Vinícius Carvalho disse que a falta de energia já deveria ter sido resolvida. “É inadmissível que uma situação como essa aconteça, ainda mais duas vezes”, disse ele, mencionando evento semelhante ocorrido em novembro do ano passado.
Segundo o ministro, não foram tomadas medidas para pelo menos mitigar os danos. “O presidente Lula determinou que a CGU fizesse uma auditoria completa no processo de fiscalização da Aneel a respeito da Enel desde o que aconteceu ano passado”, declarou o ministro da CGU.
Em nota, a Aneel diz que “está conduzindo uma apuração rigorosa e técnica sobre a atuação da Enel-SP durante este período crítico” e destacou que, dentre as ações, está o “acompanhamento diário das operações com equipe técnica dedicada, articulação com outras concessionárias de serviço público de distribuição e transmissão que atuam no Estado de São Paulo”. A agência, independente dos governos federal, estadual e municipal, também respondeu às críticas reiteradas que vem recebendo do ministro de Minas e Energia, Alexandre Silveira. Em nota, ressaltou que “qualquer tentativa de intervenção ou tutela indevida na atuação da agência não contribui para a verdadeira solução do problema”.
Mais cedo, Silveira chegou dizer que o diretor-geral da Aneel, Sandoval Feitosa, teve “ato de covardia” ao não comparecer em reunião de emergência. Ele foi substituído pela diretora Agnes da Costa, pois estaria em auditoria. O superintendente de fiscalização da Aneel, Giácomo Bassi, participou. Em agosto, o ministro chegou a dizer que havia “boicote ao governo” nas agências.

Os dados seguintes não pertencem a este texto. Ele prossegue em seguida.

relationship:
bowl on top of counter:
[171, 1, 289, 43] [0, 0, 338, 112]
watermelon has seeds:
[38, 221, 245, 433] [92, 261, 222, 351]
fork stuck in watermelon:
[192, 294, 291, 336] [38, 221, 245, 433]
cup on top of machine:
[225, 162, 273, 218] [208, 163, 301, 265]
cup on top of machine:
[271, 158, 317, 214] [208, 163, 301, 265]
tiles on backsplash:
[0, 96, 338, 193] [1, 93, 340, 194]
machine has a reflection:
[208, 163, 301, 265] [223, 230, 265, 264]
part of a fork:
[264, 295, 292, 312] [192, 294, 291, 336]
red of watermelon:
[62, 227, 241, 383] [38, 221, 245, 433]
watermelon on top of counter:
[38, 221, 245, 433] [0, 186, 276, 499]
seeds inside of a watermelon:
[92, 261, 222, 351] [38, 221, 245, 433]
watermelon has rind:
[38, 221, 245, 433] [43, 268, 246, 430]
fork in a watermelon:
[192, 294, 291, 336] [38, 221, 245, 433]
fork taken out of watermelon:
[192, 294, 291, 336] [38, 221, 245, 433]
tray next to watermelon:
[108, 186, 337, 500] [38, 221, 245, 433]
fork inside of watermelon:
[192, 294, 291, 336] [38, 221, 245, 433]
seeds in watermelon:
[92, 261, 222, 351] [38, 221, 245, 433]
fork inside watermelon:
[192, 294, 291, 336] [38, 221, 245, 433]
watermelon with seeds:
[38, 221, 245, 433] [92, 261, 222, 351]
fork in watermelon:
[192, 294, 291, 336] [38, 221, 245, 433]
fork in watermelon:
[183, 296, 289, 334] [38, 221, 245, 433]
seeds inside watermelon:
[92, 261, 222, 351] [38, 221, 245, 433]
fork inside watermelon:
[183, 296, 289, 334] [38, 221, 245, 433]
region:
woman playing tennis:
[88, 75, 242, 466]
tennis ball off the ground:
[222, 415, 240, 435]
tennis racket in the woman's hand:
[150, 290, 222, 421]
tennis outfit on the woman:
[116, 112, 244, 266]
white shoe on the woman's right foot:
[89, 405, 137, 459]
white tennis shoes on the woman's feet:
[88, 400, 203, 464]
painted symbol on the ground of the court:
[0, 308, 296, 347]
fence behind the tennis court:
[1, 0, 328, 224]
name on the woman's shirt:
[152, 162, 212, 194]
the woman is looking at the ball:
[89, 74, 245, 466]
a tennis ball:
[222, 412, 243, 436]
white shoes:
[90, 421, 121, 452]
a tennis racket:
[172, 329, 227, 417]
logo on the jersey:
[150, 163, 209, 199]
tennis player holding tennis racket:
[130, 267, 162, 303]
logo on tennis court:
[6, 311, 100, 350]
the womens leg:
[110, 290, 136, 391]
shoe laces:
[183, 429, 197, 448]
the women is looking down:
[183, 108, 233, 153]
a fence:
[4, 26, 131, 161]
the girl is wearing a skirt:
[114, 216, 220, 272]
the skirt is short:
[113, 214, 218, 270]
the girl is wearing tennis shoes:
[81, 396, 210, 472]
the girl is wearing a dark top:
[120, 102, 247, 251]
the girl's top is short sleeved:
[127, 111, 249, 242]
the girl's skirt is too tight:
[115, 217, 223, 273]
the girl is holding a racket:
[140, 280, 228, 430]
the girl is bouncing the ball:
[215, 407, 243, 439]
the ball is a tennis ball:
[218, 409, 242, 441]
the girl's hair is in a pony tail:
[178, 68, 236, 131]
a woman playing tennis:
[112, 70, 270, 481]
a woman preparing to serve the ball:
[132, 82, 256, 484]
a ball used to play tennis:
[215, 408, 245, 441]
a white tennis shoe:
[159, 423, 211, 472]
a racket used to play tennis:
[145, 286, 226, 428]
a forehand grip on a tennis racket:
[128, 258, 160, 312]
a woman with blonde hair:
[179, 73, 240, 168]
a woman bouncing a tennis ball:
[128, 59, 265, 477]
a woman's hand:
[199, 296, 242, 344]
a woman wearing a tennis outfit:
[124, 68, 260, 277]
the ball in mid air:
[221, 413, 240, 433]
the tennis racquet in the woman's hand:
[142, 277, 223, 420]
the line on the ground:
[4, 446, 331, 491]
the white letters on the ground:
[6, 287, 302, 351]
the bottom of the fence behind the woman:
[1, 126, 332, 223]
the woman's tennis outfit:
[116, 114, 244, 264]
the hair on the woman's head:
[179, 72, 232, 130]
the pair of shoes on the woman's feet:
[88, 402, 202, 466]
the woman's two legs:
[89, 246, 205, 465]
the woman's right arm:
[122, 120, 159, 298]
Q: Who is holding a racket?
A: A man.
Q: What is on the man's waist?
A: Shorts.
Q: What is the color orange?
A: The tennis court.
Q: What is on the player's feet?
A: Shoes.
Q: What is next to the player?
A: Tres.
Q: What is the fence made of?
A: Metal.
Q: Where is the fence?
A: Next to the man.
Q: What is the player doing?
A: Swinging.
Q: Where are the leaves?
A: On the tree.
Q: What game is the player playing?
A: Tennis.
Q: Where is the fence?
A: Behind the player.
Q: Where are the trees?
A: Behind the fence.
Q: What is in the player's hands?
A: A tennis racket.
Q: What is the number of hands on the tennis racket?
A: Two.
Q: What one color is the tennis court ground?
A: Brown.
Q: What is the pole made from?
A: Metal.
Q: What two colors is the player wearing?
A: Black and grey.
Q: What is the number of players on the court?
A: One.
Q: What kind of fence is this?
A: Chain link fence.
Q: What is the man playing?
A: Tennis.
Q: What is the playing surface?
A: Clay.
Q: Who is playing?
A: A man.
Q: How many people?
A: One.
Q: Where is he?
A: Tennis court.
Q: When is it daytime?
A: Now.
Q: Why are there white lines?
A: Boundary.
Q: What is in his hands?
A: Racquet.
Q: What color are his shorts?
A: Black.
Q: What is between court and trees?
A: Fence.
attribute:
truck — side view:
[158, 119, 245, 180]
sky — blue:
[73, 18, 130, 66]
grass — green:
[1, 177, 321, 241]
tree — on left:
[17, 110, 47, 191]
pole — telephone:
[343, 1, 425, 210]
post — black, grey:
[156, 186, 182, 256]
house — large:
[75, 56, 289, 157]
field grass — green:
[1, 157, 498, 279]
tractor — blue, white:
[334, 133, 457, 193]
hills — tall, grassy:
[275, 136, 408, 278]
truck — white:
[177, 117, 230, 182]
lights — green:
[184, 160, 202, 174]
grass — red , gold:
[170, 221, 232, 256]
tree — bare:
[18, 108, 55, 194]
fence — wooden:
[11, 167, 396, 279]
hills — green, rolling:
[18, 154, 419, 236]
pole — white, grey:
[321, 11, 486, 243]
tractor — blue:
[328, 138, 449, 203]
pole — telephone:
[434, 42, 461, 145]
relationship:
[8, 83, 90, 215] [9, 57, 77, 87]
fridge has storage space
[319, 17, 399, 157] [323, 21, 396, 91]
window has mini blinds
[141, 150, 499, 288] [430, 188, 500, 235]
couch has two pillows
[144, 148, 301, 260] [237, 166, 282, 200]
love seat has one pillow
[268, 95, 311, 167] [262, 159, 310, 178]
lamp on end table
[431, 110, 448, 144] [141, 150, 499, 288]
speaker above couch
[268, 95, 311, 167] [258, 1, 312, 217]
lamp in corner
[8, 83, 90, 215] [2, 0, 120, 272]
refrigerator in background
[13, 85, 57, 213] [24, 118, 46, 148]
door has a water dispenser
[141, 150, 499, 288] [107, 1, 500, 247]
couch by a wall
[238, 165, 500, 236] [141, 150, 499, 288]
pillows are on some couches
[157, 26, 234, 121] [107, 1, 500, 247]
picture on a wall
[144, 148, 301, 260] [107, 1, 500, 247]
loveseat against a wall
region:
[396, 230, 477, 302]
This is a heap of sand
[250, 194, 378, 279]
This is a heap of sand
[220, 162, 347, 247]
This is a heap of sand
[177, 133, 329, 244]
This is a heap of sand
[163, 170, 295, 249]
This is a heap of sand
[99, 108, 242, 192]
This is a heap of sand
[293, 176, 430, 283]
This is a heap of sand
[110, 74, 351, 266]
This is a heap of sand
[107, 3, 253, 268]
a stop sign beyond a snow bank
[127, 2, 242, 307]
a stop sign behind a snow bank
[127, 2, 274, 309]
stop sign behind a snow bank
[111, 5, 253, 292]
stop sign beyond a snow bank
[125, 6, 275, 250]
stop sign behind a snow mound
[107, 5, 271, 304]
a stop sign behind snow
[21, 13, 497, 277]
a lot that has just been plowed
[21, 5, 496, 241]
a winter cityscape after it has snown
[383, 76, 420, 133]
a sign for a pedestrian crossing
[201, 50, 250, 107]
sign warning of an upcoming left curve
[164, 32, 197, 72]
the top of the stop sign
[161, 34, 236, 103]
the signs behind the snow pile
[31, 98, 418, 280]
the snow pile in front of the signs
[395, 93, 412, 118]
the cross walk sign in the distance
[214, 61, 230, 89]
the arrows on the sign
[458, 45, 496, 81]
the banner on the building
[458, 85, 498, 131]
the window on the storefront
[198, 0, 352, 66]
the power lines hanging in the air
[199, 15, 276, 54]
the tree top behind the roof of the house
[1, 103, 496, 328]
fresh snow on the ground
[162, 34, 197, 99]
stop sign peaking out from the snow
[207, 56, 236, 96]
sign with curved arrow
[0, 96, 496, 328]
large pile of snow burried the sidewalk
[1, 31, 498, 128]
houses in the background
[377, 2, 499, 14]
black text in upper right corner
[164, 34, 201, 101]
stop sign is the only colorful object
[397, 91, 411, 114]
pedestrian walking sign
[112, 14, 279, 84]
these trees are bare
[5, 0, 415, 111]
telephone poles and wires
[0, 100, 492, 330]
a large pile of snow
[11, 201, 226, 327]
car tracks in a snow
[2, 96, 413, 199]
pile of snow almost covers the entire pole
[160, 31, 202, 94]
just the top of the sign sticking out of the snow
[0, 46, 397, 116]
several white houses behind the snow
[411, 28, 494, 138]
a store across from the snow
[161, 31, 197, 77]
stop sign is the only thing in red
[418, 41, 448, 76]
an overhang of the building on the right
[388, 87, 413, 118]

A autarquia federal reforçou que se caracteriza por “ausência de tutela ou de subordinação hierárquica, pela autonomia funcional, decisória, administrativa e financeira e pela investidura a termo de seus dirigentes e estabilidade durante os mandatos”. Declarou ainda que “seguirá atuando de forma isenta e autônoma em prol do interesse público”.
Agência fala em apuração rigorosa e critica ‘qualquer tentativa de intervenção’, pois não ajuda na solução
DIRETORIA INCOMPLETA. A diretoria da Aneel, no entanto, segue sem indicação de diretor para completar seu quadro desde maio. A prerrogativa é do Executivo federal.